- [Work task]: Retype the records below word for word and omit any image.

Source records
···
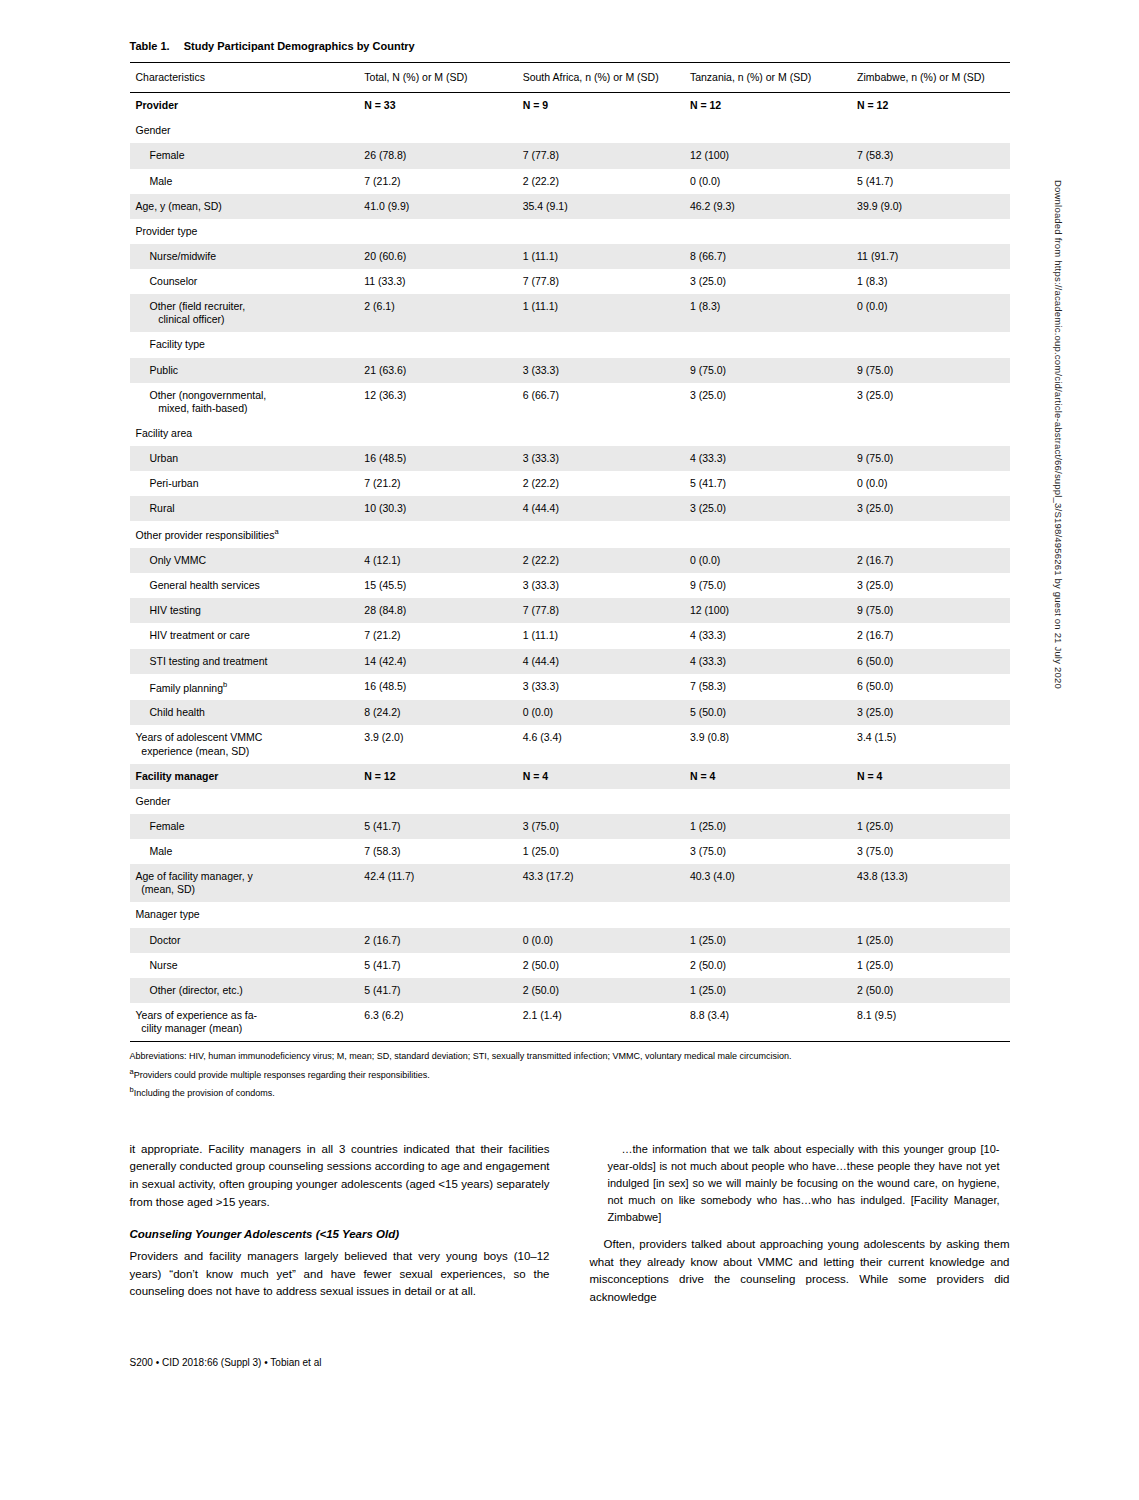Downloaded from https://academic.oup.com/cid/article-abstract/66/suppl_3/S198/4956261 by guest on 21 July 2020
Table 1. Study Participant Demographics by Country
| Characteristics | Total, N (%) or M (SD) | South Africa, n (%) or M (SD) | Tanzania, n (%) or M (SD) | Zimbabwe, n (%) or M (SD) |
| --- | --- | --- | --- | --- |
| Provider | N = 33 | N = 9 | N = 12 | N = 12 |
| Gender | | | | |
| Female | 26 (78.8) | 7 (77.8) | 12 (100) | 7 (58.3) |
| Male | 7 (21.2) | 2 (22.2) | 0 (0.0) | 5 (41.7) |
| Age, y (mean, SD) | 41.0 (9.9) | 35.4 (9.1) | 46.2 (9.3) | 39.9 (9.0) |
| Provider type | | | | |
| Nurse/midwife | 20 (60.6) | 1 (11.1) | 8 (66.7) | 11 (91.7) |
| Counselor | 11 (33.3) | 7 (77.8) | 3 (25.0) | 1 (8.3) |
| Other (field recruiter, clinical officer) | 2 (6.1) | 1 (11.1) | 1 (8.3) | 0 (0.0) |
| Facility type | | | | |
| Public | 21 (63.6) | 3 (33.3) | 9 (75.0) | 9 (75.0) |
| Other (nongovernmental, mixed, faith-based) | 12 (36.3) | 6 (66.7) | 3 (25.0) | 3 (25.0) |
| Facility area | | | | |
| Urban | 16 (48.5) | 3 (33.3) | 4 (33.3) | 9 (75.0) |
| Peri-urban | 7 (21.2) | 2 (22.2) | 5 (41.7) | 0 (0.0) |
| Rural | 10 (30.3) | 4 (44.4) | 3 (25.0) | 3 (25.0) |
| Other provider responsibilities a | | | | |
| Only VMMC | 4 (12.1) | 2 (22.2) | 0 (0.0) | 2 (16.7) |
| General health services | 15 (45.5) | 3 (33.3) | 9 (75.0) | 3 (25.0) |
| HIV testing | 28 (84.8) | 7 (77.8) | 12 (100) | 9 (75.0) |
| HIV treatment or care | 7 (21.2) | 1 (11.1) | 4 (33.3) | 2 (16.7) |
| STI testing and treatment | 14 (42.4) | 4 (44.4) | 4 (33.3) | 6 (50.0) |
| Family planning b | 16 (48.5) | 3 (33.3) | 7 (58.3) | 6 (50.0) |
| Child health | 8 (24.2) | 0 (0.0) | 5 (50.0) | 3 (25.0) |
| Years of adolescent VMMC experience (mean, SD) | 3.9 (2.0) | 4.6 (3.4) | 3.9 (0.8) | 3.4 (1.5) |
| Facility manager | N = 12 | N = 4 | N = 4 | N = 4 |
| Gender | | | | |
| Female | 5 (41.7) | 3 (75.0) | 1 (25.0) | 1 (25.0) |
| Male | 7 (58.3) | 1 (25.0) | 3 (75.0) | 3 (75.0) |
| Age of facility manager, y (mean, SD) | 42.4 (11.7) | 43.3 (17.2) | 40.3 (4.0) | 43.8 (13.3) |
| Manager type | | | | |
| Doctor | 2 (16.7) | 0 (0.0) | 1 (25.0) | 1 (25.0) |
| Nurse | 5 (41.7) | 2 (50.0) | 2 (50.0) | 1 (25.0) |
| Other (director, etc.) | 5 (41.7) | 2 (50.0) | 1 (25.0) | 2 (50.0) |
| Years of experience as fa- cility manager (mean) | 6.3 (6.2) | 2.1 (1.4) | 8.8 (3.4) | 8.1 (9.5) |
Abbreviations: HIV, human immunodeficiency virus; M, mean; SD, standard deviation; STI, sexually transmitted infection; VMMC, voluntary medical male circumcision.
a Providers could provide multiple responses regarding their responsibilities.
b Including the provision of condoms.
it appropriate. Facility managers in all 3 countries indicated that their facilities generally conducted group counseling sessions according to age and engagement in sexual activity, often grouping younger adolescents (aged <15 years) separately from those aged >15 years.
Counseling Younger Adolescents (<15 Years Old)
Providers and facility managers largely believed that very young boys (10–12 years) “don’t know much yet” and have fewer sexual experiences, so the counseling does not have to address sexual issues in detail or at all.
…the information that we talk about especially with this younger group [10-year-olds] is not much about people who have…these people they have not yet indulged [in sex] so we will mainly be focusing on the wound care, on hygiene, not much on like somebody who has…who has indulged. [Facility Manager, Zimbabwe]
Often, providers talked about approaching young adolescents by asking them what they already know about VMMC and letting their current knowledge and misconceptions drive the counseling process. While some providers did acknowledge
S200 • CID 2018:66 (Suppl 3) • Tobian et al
···
- [The answer]:
Downloaded from https://academic.oup.com/cid/article-abstract/66/suppl_3/S198/4956261 by guest on 21 July 2020
Table 1. Study Participant Demographics by Country
| Characteristics | Total, N (%) or M (SD) | South Africa, n (%) or M (SD) | Tanzania, n (%) or M (SD) | Zimbabwe, n (%) or M (SD) |
| --- | --- | --- | --- | --- |
| Provider | N = 33 | N = 9 | N = 12 | N = 12 |
| Gender | | | | |
| Female | 26 (78.8) | 7 (77.8) | 12 (100) | 7 (58.3) |
| Male | 7 (21.2) | 2 (22.2) | 0 (0.0) | 5 (41.7) |
| Age, y (mean, SD) | 41.0 (9.9) | 35.4 (9.1) | 46.2 (9.3) | 39.9 (9.0) |
| Provider type | | | | |
| Nurse/midwife | 20 (60.6) | 1 (11.1) | 8 (66.7) | 11 (91.7) |
| Counselor | 11 (33.3) | 7 (77.8) | 3 (25.0) | 1 (8.3) |
| Other (field recruiter, clinical officer) | 2 (6.1) | 1 (11.1) | 1 (8.3) | 0 (0.0) |
| Facility type | | | | |
| Public | 21 (63.6) | 3 (33.3) | 9 (75.0) | 9 (75.0) |
| Other (nongovernmental, mixed, faith-based) | 12 (36.3) | 6 (66.7) | 3 (25.0) | 3 (25.0) |
| Facility area | | | | |
| Urban | 16 (48.5) | 3 (33.3) | 4 (33.3) | 9 (75.0) |
| Peri-urban | 7 (21.2) | 2 (22.2) | 5 (41.7) | 0 (0.0) |
| Rural | 10 (30.3) | 4 (44.4) | 3 (25.0) | 3 (25.0) |
| Other provider responsibilities a | | | | |
| Only VMMC | 4 (12.1) | 2 (22.2) | 0 (0.0) | 2 (16.7) |
| General health services | 15 (45.5) | 3 (33.3) | 9 (75.0) | 3 (25.0) |
| HIV testing | 28 (84.8) | 7 (77.8) | 12 (100) | 9 (75.0) |
| HIV treatment or care | 7 (21.2) | 1 (11.1) | 4 (33.3) | 2 (16.7) |
| STI testing and treatment | 14 (42.4) | 4 (44.4) | 4 (33.3) | 6 (50.0) |
| Family planning b | 16 (48.5) | 3 (33.3) | 7 (58.3) | 6 (50.0) |
| Child health | 8 (24.2) | 0 (0.0) | 5 (50.0) | 3 (25.0) |
| Years of adolescent VMMC experience (mean, SD) | 3.9 (2.0) | 4.6 (3.4) | 3.9 (0.8) | 3.4 (1.5) |
| Facility manager | N = 12 | N = 4 | N = 4 | N = 4 |
| Gender | | | | |
| Female | 5 (41.7) | 3 (75.0) | 1 (25.0) | 1 (25.0) |
| Male | 7 (58.3) | 1 (25.0) | 3 (75.0) | 3 (75.0) |
| Age of facility manager, y (mean, SD) | 42.4 (11.7) | 43.3 (17.2) | 40.3 (4.0) | 43.8 (13.3) |
| Manager type | | | | |
| Doctor | 2 (16.7) | 0 (0.0) | 1 (25.0) | 1 (25.0) |
| Nurse | 5 (41.7) | 2 (50.0) | 2 (50.0) | 1 (25.0) |
| Other (director, etc.) | 5 (41.7) | 2 (50.0) | 1 (25.0) | 2 (50.0) |
| Years of experience as fa- cility manager (mean) | 6.3 (6.2) | 2.1 (1.4) | 8.8 (3.4) | 8.1 (9.5) |
Abbreviations: HIV, human immunodeficiency virus; M, mean; SD, standard deviation; STI, sexually transmitted infection; VMMC, voluntary medical male circumcision.
a Providers could provide multiple responses regarding their responsibilities.
b Including the provision of condoms.
it appropriate. Facility managers in all 3 countries indicated that their facilities generally conducted group counseling sessions according to age and engagement in sexual activity, often grouping younger adolescents (aged <15 years) separately from those aged >15 years.
Counseling Younger Adolescents (<15 Years Old)
Providers and facility managers largely believed that very young boys (10–12 years) “don’t know much yet” and have fewer sexual experiences, so the counseling does not have to address sexual issues in detail or at all.
…the information that we talk about especially with this younger group [10-year-olds] is not much about people who have…these people they have not yet indulged [in sex] so we will mainly be focusing on the wound care, on hygiene, not much on like somebody who has…who has indulged. [Facility Manager, Zimbabwe]
Often, providers talked about approaching young adolescents by asking them what they already know about VMMC and letting their current knowledge and misconceptions drive the counseling process. While some providers did acknowledge
S200 • CID 2018:66 (Suppl 3) • Tobian et al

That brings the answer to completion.